His comment about garroting someone elicits a soft chuckle from the blonde. “I know you’re talking about piano wire, but that is not the mental image I had just now.” Odessa brings one hand up to her mouth to stifle her giggles against her knuckles. “They don’t let me have those either,” she jokes.
The smile fades again - not entirely, but some of its strength ebbs away. “You know, I… I’ve given a lot of thought to what you said to me before. About following my gut and not just doing what I’m told.”
If there was an awkwardness to the longer than usual gaze, it is returned in kind with the patiently blank neutral that Odessa came to know, when she worked at RayTech, as Luther's security head observation stare. The sort of mixture of the thousand-yard plus situational awareness made fiercer by virtue of the man's naturally angled brows. Both which tick up when she keeps that smile for just a beat longer than expected.

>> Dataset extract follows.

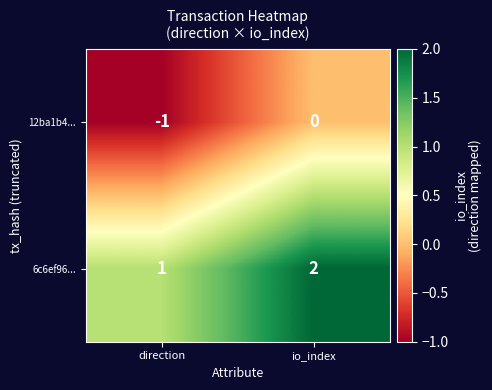

How many categories are shown in the chart?

2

The lines held there stay, joined again by the return of a wry smirk and a shake of his head for the lewd mental image. But, he doesn't begrudge her the moment's levity, especially when that moment fades. At her next words, he tilts his head sideways, curious. "Yeah?" he asks, "And what'd you come up with so far? Maybe not the good choices." He holds up a finger to stop any offense. "But maybe, moral ones." The finger drops to tap twice on the table between them.

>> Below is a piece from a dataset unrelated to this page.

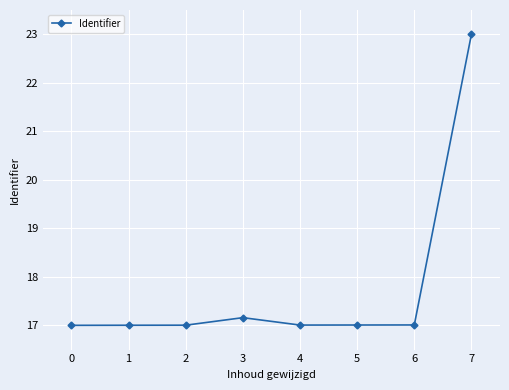

Does the chart display data point markers on the line(s)?

Yes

“I’ve kind of come up with the idea that good choices, moral choices, aren’t often the easy ones,” Odessa supposes with a hint of amusement. “But… I think I’m on the right track now.” She looks down at her hands, which she folds in her lap, but fidgets. Slowly, she looks up again. “I’m really trying. No matter what anyone says about me later, I’m telling you the truth right now.”
Odessa glances around the room as though she expects someone to descend upon her and haul her back to her room. When that doesn’t happen, she lets out a quiet sigh. “I don’t know why it’s so important to me to make sure you know that, but… It is.”
Whatever bit of confessional they’re having, Luther respects its vague gravitas. He weighs her words in long beats of silence, still and unmoving in contrast to her nervous glances to their surroundings. Then the faint hint of a smile peeks back through the neutral, if stern, face. “Doing better than I am, then,” he says as he too looks past her to their conversation’s setting. How could he say that, given the givens?
“Ever since leaving RayTech.” Shaking his head slowly, Luther drops his gaze to the table top, brow pinching. “Like you said, though. You’re trying. And that’s good.” Gradually his gaze lifts back up. He blinks at her. “You’ve at least got a therapist.”
“You’re a good person,” Odessa insists, leaning forward a little as she says it to reinforce her sincerity. “You want to do what’s right, even when it’s not easy.” She smirks and briefly lifts her brows. “You wanted to turn me in, after all.” Which was certainly right, and proved incredibly difficult.
“Her name’s Doctor Everleigh Madison, by the way. She’s very good, if you decide you’d like to talk to someone.” Odessa’s smirk has relaxed into a comfortable smile. “Someone other than me, anyway. I’m not sure how much good I do you, but I hope it helps unburden you a little. It’s always good to see you.”
Luther sits straighter upon her lean forward. A mild balk, a faint furrowing of his brow in uncertainty at first, couples with the tight twitch of his jawline. He wants to disagree, still, stubbornly. The storm colored eyes avert not from guilt but from thought, from mulling over the woman's words. He'll consider it.
His attention refocuses from the blanked stare with a blink, and slowly he nods once, hands moving his knees as he pushes up to a stand. "Thanks," Luther says for the recommendation and the kindness.
As he stands, the guard overseeing their conversation stirs to activity once more and starts the motions to unlock the door to their meeting area.
Luther glances to the exit, turns, pauses in an afterthought. "You do more than you think," he tells her quietly, bearded cheeks pulling up in a mirrored warmth of her comfort. "And it's always good to see you smile."